PROBLEM STATEMENT: Search the entries for lines that contain the word "Manners", and report each one found.

SOURCE MATERIAL:
[Start of section]
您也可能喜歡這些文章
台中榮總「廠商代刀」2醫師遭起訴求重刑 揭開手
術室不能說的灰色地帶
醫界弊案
[End of section]
[Start of section]
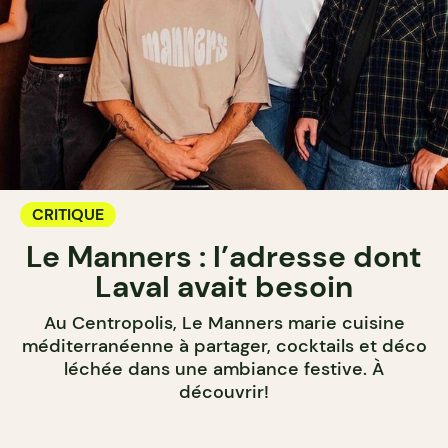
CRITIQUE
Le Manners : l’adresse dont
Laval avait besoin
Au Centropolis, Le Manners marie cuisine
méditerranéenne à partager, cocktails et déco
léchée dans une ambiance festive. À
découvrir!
[End of section]
[Start of section]
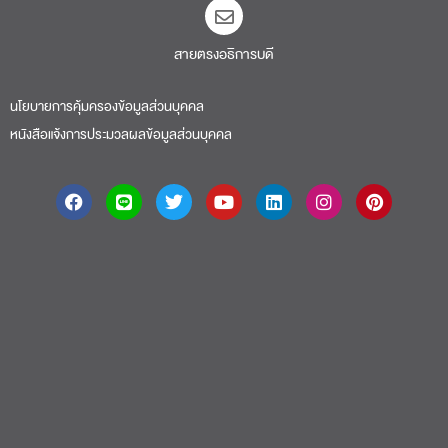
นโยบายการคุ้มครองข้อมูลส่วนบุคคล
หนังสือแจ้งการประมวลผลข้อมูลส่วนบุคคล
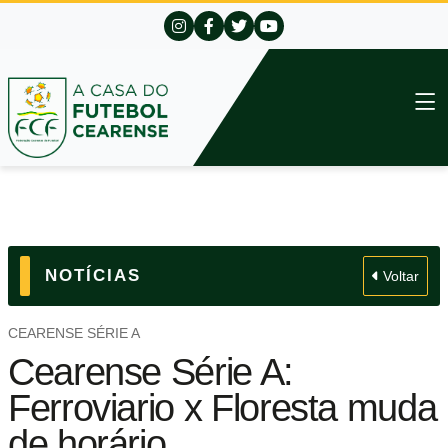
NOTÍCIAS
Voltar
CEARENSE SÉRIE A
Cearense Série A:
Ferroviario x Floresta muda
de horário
[End of section]
FINISHED EXERCISE:
Le Manners : l’adresse dont
Au Centropolis, Le Manners marie cuisine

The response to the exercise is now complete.